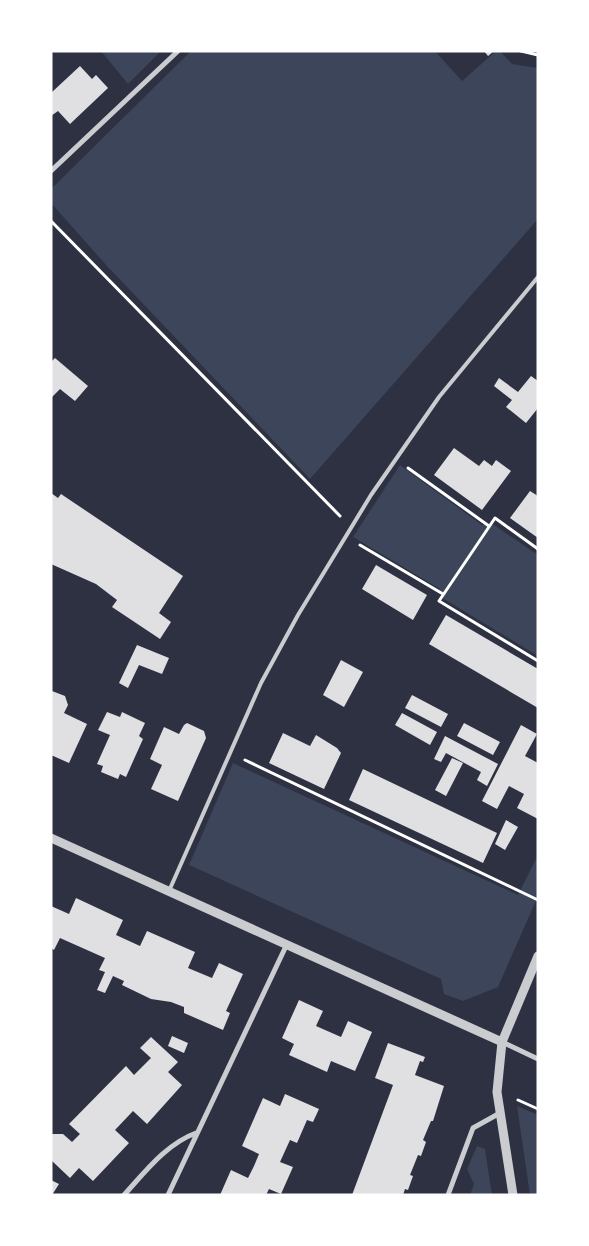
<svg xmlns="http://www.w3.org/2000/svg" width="589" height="1246" viewBox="0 0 589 1246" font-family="'Varela Round',sans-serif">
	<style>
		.green { fill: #3c4559 }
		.building { fill: #e0e0e3 }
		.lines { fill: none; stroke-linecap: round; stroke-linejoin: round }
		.path { stroke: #fff; stroke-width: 3 }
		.service { stroke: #caccd0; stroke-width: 4 }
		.minor { stroke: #caccd0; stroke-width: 5 }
		.tertiary { stroke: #caccd0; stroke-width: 9 }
	</style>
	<rect width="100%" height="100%" fill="#2d3142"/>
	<!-- green -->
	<path class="green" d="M101 51H161L128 84Z
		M191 51H435L462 81 496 51H500L512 64 538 68V219L310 479 107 266 51 203V189Z
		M400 465 482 525H494L538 555V656L444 599 440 589 353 537Z
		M233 763 518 895 538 855V896L498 987 463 1001 444 994 441 979 189 865Z
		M517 1106 538 1115V1195H530Z
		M477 1146 485 1149 492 1195H470L474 1184 467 1169Z"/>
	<!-- building -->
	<path class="building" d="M484 51H494L488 56Z
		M80 66 92 79 96 75 108 88 70 124 58 111 51 116V93Z
		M55 358 88 386 75 401 60 389 51 398V362Z
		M531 376 538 381V408L526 423 506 407 512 400 494 386 499 378 518 392Z
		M454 448 479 466 484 460 492 466 496 460 511 471 482 510 434 475Z
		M530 491 538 496V538L510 518Z
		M51 493 58 498 61 494 183 576 159 613 171 622 160 639 112 607 117 600 96 584 51 564Z
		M376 565 427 595 413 620 362 589Z
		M446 615 538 669V708L429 644Z
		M137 645 169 658 162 674 139 665 128 688 119 683Z
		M341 660 363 672 344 707 323 695Z
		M52 691 65 696 68 705 64 713 87 724 69 763 51 755Z
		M412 695 448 714 441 727 405 708Z
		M107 712 120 717 122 712 145 723 139 736 143 739 126 777 120 774 118 779 101 772 103 766 97 764 110 735 98 730Z
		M402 713 437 732 430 745 395 725Z
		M187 723 204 731 206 738 178 801 151 789 162 765 150 759 164 727 179 734 184 725Z
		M464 723 500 742 493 755 457 736Z
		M521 725 537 734 525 756 538 763V819L517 808 524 794 509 786 497 809 482 801Z
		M283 733 310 746 316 735 337 748 341 753 324 789 269 763Z
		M445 736 498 764 487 786 477 780 481 772 446 753 441 762 434 759Z
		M452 758 463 763 446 796 435 790Z
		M363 769 497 833 483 863 349 800Z
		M506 820 518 827 505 850 495 844Z
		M76 898 123 920 116 935 140 946 147 931 195 952 188 968 212 978 219 963 243 974 226 1011 230 1013 223 1030 184 1013V1007L171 1002 151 999 122 985 124 981 113 976 105 993 97 990 105 972 99 970 105 958 60 938 54 950 51 948V906L69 914Z
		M299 1000 323 1011 316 1026 341 1037 348 1021 372 1032 355 1071 331 1061 327 1072 289 1055 294 1044 282 1038Z
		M172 1036 188 1043 184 1053 168 1046Z
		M151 1037 178 1062 168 1072 182 1085 147 1124 133 1111 115 1130 129 1143 93 1181 79 1168 70 1178 51 1160V1134H63L72 1142 80 1134 69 1124 126 1066 134 1075 151 1058 140 1048Z
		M388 1043 425 1057 423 1062 420 1061 415 1075 444 1086 433 1121H431L423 1140 426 1142 421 1156 418 1155 410 1175 413 1176 408 1190 405 1189 403 1195H352L393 1085 375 1078Z
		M285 1094 319 1109 313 1122 307 1120 297 1143 290 1140 280 1162 293 1167 281 1194 269 1189 266 1195H220L231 1170 248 1178 254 1166 259 1154 242 1146 263 1098 280 1106Z
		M51 1180 59 1184 52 1195H51Z"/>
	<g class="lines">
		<!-- path -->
		<path class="path" d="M521 51 538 55
			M51 221 340 516
			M408 468 489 526
			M360 545 443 594
			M538 549 495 518 439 601 538 661
			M245 760 538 900
			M518 1100 538 1109"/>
		<!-- service -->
		<path class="service" d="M169 891 261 683 298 615 371 495 439 397 538 277"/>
		<!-- minor -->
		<path class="minor" d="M51 171 178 51
			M502 1042 538 1059
			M124 1195C145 1172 166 1144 196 1133
			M168 1195 287 944
			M448 1195 473 1128 500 1113"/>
		<!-- tertiary -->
		<path class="tertiary" d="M51 838 502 1042
			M513 1195 497 1092 502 1042 538 956"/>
	</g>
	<!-- border -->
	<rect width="589" height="1246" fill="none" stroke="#ffffff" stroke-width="105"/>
</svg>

◆ **YOUR INSTRUCTIONS**:
Filter the entries and copy out every line with the word "lines".

◆ **EXPECTED OUTPUT**:
		.lines { fill: none; stroke-linecap: round; stroke-linejoin: round }
	<g class="lines">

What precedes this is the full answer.